I would also like to acknowledge Nick Todd, who was part of our original working and pioneered our work at FearIsNotLove, formerly the Calgary Women’s Emergency Shelter, and still practices the approach today.
-
Dr. Shelly Dean, Ph.D., RCC, AAMFT
-
Cathy Richardson, M.C., Ph.D., CCC, RCC
-
Linda Coates, Ph.D.
About Dr. Allan Wade
My partner, Cathy, and I have lived on the unceded territory of Quw’utsun First Nation in southern Vancouver Island for more than 40 years. We are the lucky parents of five children and grandparents to six grandchildren, and have two dogs — Maddy and Tilly.
I have a Ph.D. in Psychology, and have worked as a family therapist and scholar for more than 30 years, specializing in interpersonal violence.
I am a founder of Response-Based Practice, which is a framework applicable across all practice settings where violence is an issue.
My colleagues and I present our work domestically and internationally, to groups that have included therapists, judges, lawyers, social workers and more.
The Response-Based Practice logo is entitled "Speak" because it represents four people, as in the four directions, speaking with one voice.
Maynard Johnny Jr., a resident of Chemainus, began his career as a teenager and has continued his self-directed development of art making.
He is of Coat Salish descent on his father’s side from Penelakut Island and Kwakwaka’wakw descent on his mother’s side from Cape Mudge on Quadra Island. Recently, he began to venture from painting into jewellery and wood carving.

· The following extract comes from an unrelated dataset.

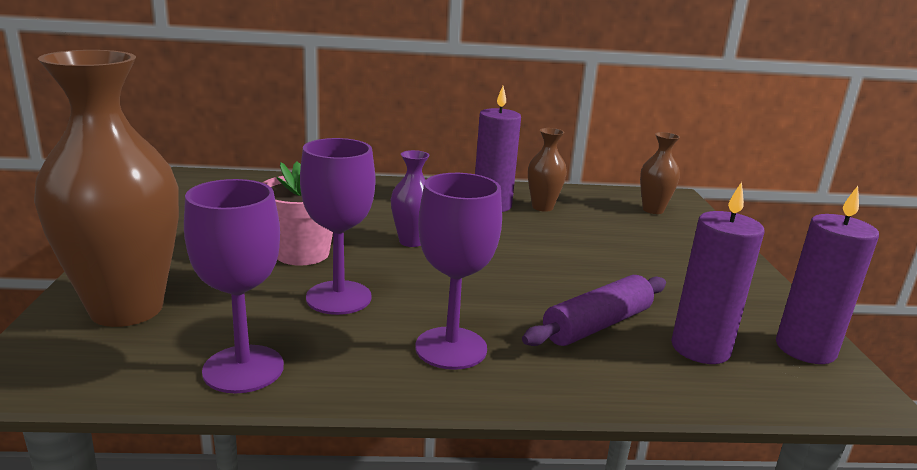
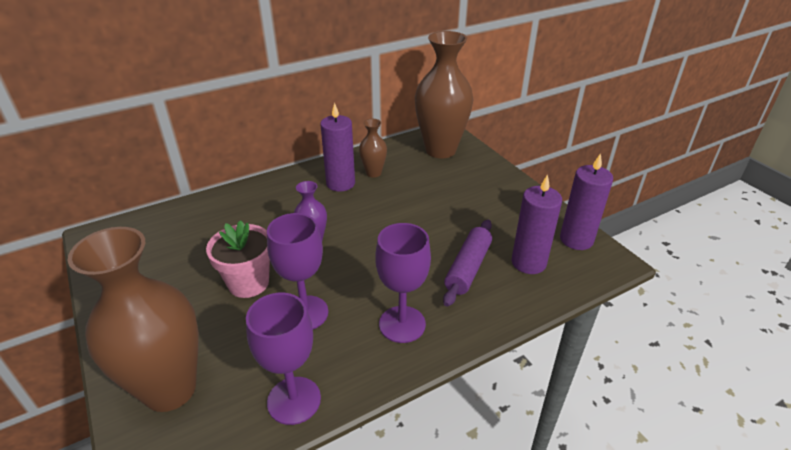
camera: 25 degrees left, 15 degrees up
brown vase [640,132,680,214] -> brown vase [415,31,473,158], size x2.14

He is inspired by notable artists including Robert Davidson, Art Thompson, Richard Hunt, and Mark Henderson. He was featured in the Changing Hands: Art Without Reservation 2 exhibit at the Museum of Art and Design, New York, in 2005. In 2009, Maynard’s work adorned the cedar gift boxes that were given to special guests at the Canadian Juno Music Awards. His works can also be seen in film (Say it Ain’t So) and television series (Grey’s Anatomy).
I would like to express my enduring gratitude to Maynard and his family for the warmth and community they have shared over the many years we have known each other; to Maynard and his brother Leon, in particular, for the kindness they have shown my family, and to Donna, Maynard's mother, for her courage and guidance.